Now this is a beautiful truth, but not necessarily an easier truth. Because here’s the thing: as much as it hurts being justly accused, sometimes it hurts even more when we’re unjustly forgiven. This may be hard to explain at first, but maybe a story will help.
When I was in my first semester of seminary, I was taking an Old Testament class plus a few other classes and everything was going fine. I was getting good grades, I was working a lot, I was spending time with friends. I thought I was the picture perfect seminary student. But then the very last week of my first quarter, everything kind of collapsed at once. I got really sick with the flu, I had a car accident that totaled my car and left me in a cast, and my boyfriend of two years broke up with me. I was miserable. I just had this one paper left to finish before the quarter was done and I could have a few weeks off to recuperate. I knew I would be fine if I could just get this one paper done. But I would stare at the computer screen and try to work on this paper but I just couldn’t come up with any words. It didn’t occur to me to ask for an extension, because I never had before. But the hours and days were ticking by and I had to get this stupid paper in. And what did I decide to do? I plagiarized about three pages from a book – used someone else’s words to finish what I couldn’t get finished myself. And I got caught.

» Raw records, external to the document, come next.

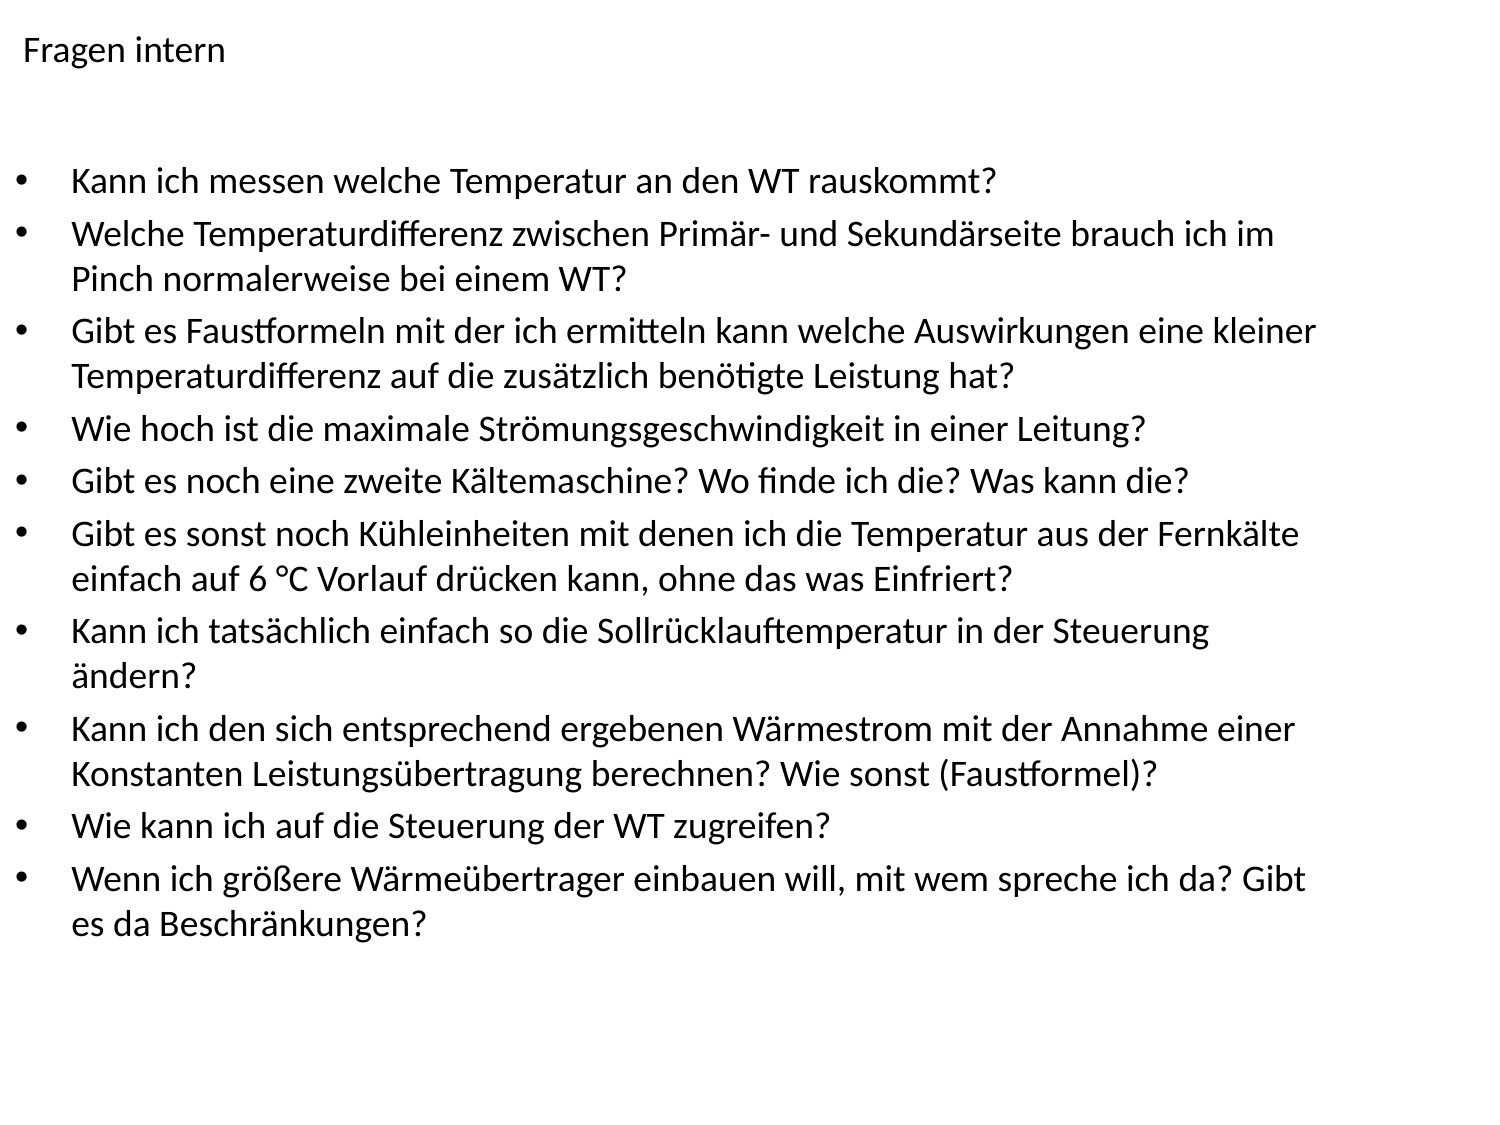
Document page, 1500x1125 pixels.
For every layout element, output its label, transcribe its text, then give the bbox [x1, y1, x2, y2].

list Kann ich messen welche Temperatur an den WT rauskommt? Welche Temperaturdifferenz zwischen Primär- und Sekundärseite brauch ich im Pinch normalerweise bei einem WT? Gibt es Faustformeln mit der ich ermitteln kann welche Auswirkungen eine kleiner Temperaturdifferenz auf die zusätzlich benötigte Leistung hat? Wie hoch ist die maximale Strömungsgeschwindigkeit in einer Leitung? Gibt es noch eine zweite Kältemaschine? Wo finde ich die? Was kann die? Gibt es sonst noch Kühleinheiten mit denen ich die Temperatur aus der Fernkälte einfach auf 6 °C Vorlauf drücken kann, ohne das was Einfriert? Kann ich tatsächlich einfach so die Sollrücklauftemperatur in der Steuerung ändern? Kann ich den sich entsprechend ergebenen Wärmestrom mit der Annahme einer Konstanten Leistungsübertragung berechnen? Wie sonst (Faustformel)? Wie kann ich auf die Steuerung der WT zugreifen? Wenn ich größere Wärmeübertrager einbauen will, mit wem spreche ich da? Gibt es da Beschränkungen? [0, 149, 1350, 1024]
title Fragen intern [0, 1, 250, 94]
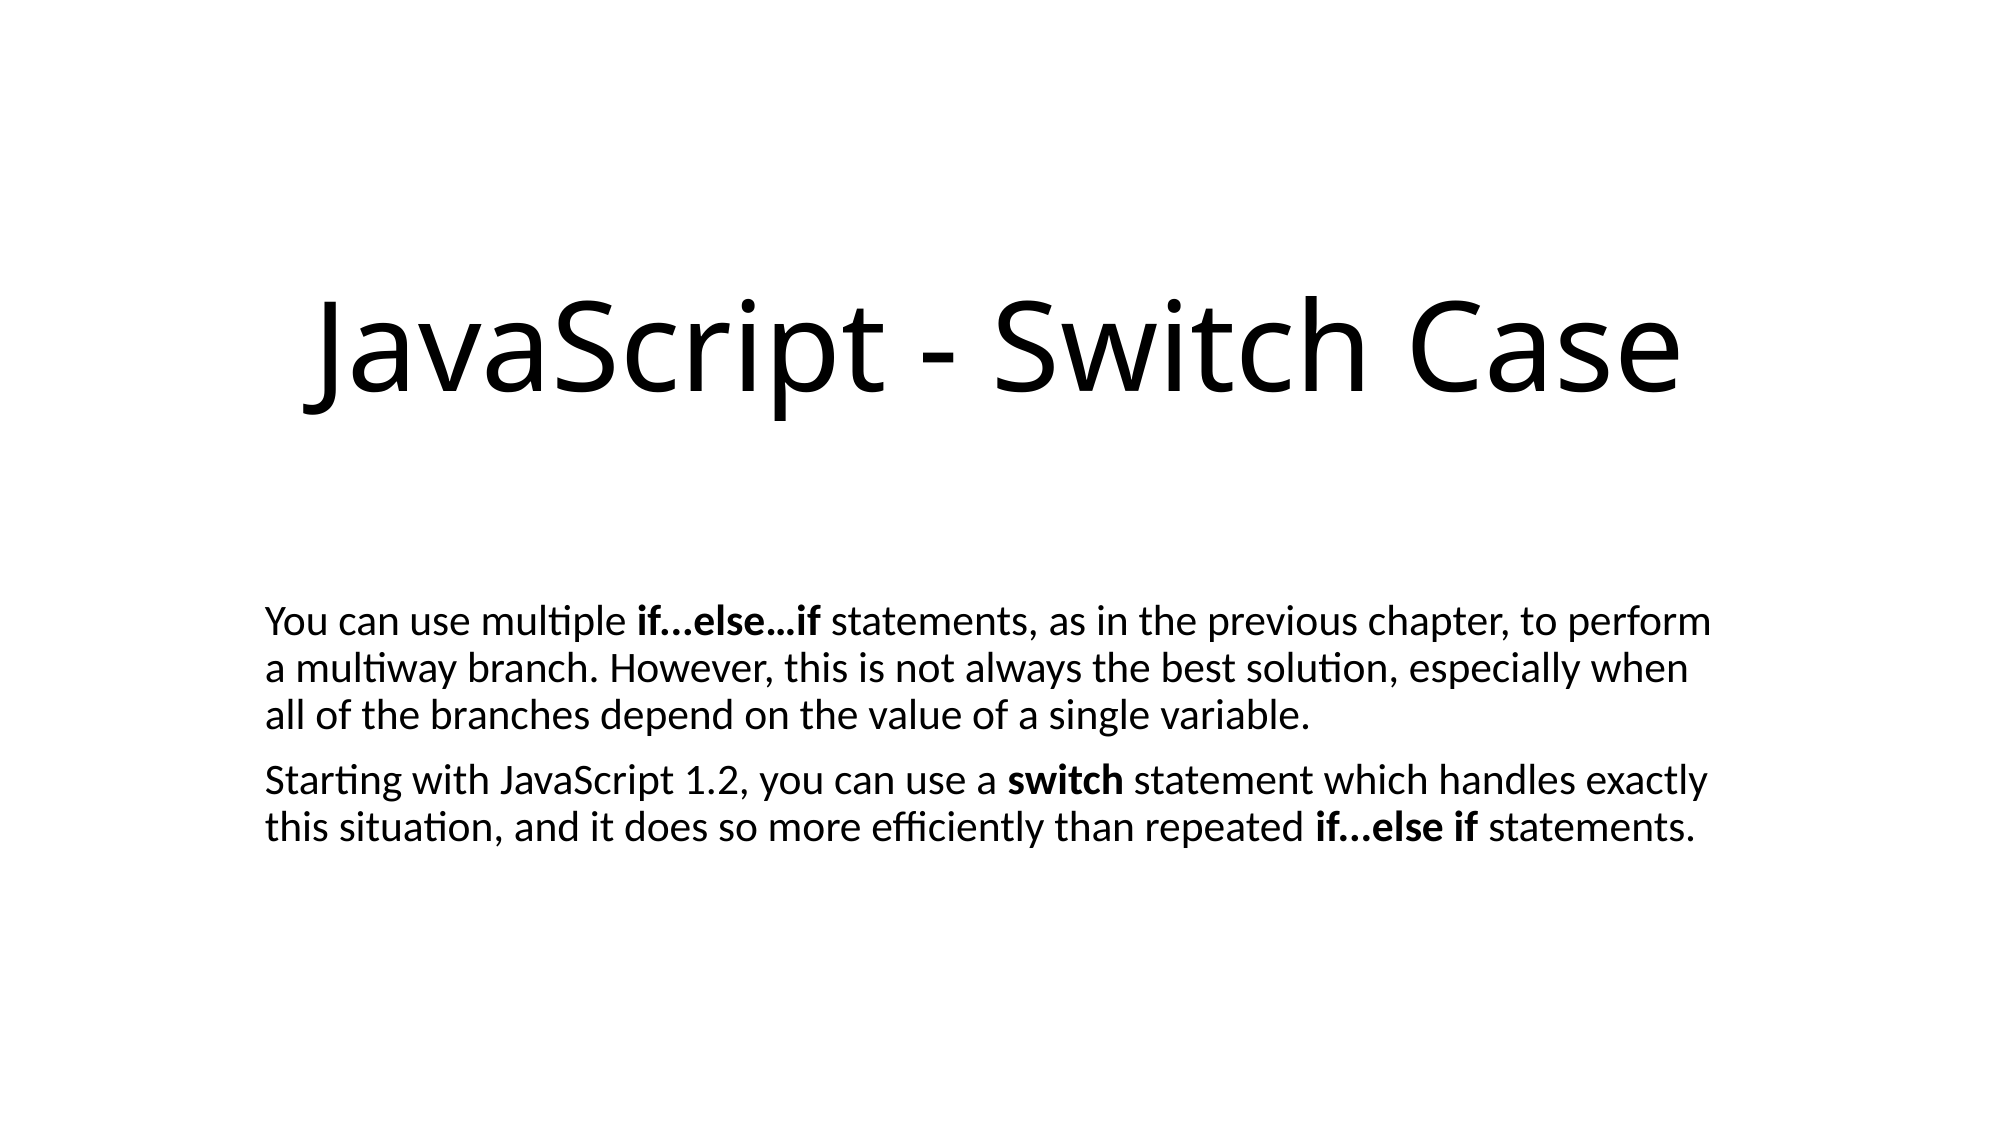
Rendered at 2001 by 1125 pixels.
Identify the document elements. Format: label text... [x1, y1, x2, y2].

title JavaScript - Switch Case [249, 184, 1750, 576]
subtitle You can use multiple if...else…if statements, as in the previous chapter, to perform a multiway branch. However, this is not always the best solution, especially when all of the branches depend on the value of a single variable. Starting with JavaScript 1.2, you can use a switch statement which handles exactly this situation, and it does so more efficiently than repeated if...else if statements. [249, 590, 1750, 863]
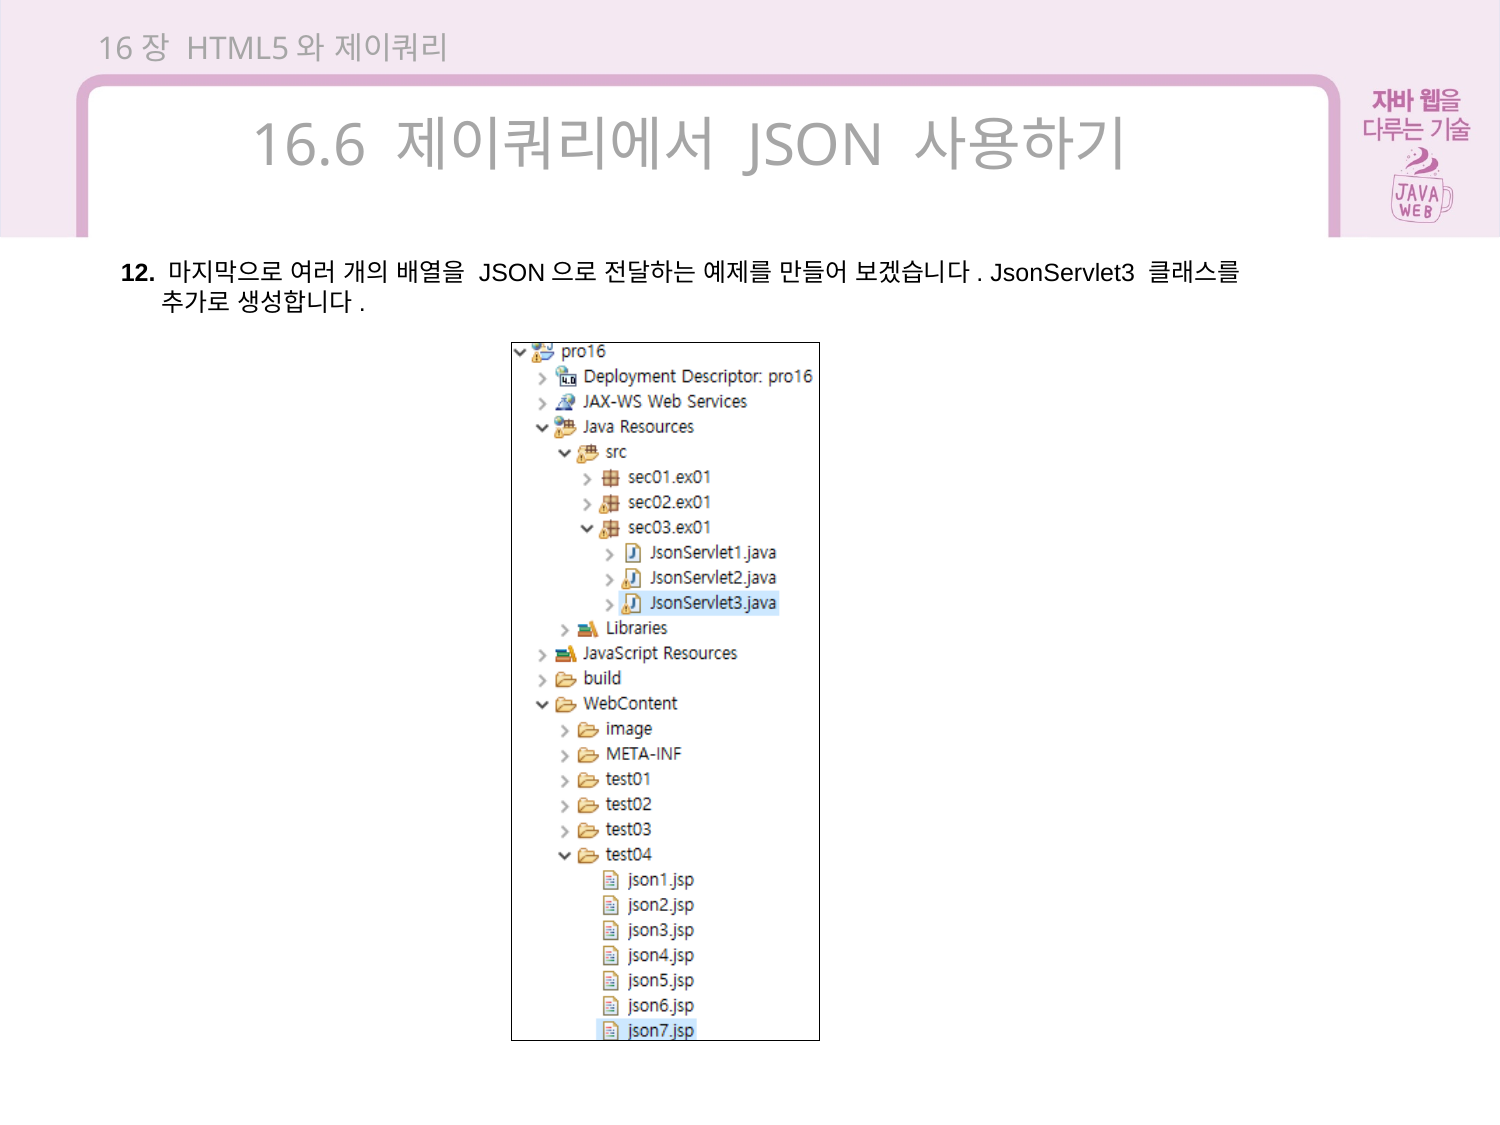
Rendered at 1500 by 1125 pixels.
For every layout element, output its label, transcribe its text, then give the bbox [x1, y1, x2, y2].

text_box 12. 마지막으로 여러 개의 배열을 JSON으로 전달하는 예제를 만들어 보겠습니다. JsonServlet3 클래스를 추가로 생성합니다. [106, 249, 1368, 324]
text_box 16.6 제이쿼리에서 JSON 사용하기 [164, 99, 1215, 185]
text_box 16장 HTML5와 제이쿼리 [82, 0, 1133, 74]
picture [0, 0, 1500, 1125]
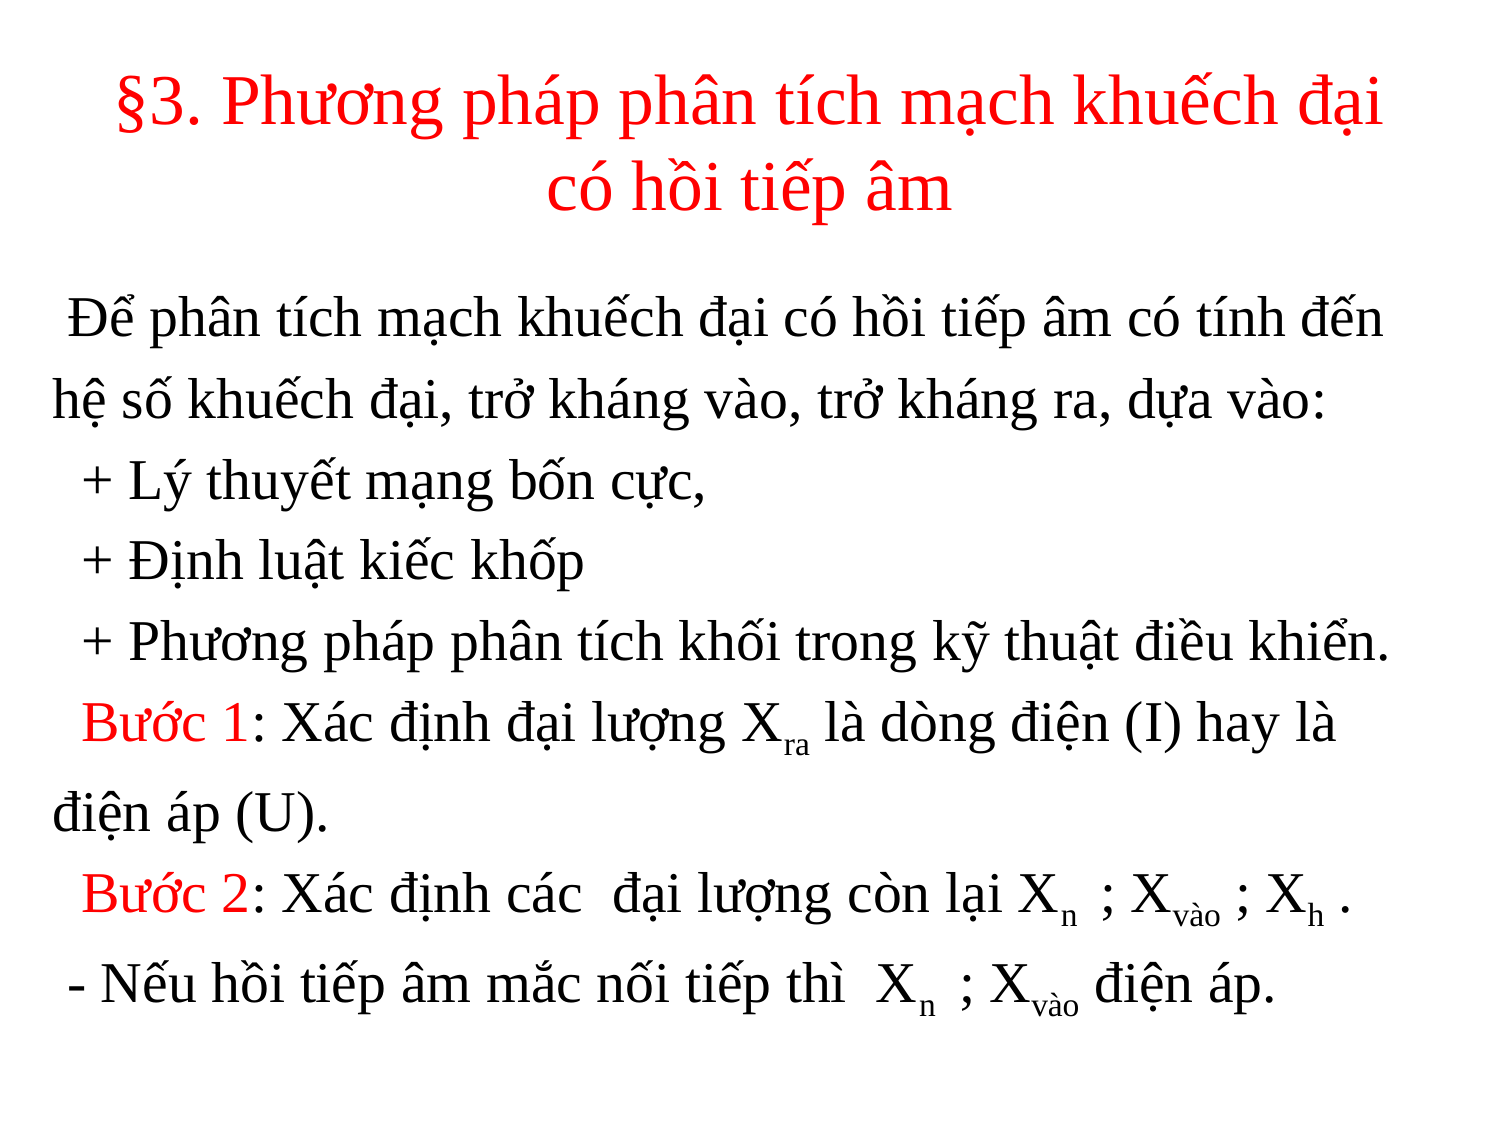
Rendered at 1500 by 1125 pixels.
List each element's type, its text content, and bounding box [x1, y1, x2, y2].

That was pretty much the worst feeling I had ever felt. To know I had made such a ridiculously bad decision and I had gotten caught. I was humiliated and I figured, well, that was it. I would drop out of that school. I was too ashamed to even fathom continuing on there. I wrote a letter of apology to the dean and to my advisor and said I would be dropping out.
But you know what? They asked me to reconsider. I wasn’t ready to give myself a break, to forgive myself for what I had done, but they were. What I deserved was to be kicked out, but what they gave me was another chance. And that new chance wasn’t easy – because it meant I had to walk back onto that campus and face the dean and my advisor and the professor who knew what I had done. I had to humbly begin the next quarter knowing I was anything but the picture-perfect seminarian, and live into the knowledge that I was welcome and encouraged to be there regardless.
I’ve never, ever told anyone that story before. But now that enough time has passed I can see how maybe it was the perfect lesson for the fledgling pastor I was and perhaps for all of us on Reformation day. That there are two great truths to who we are as Christians and they must both be told. That we cannot skip too quickly to the second truth of God’s great forgiveness before we admit the fullness of how true it is that we are all slaves to sin. We all make really bad choices sometimes, and oftentimes our sin is so ingrained into who we are that we don’t even realize how sinful we are…but still, we come here to this place, and we confess those things – humbly – and we don’t receive what we deserve for those things, instead, we receive forgiveness.
I’m so thankful for that grace. How about you? Brothers and sisters, as God has promised to forgive you, now forgive yourself. Whatever you have done, whatever you have said or thought, God washes the repentant heart in grace, and there is always the chance to do better moving forward. Please grant that same grace to yourself. Treat yourself and others kindly. Know you are loved and forgiven this Reformation Day and always. Thanks be to God. In Jesus’ name we pray. Amen.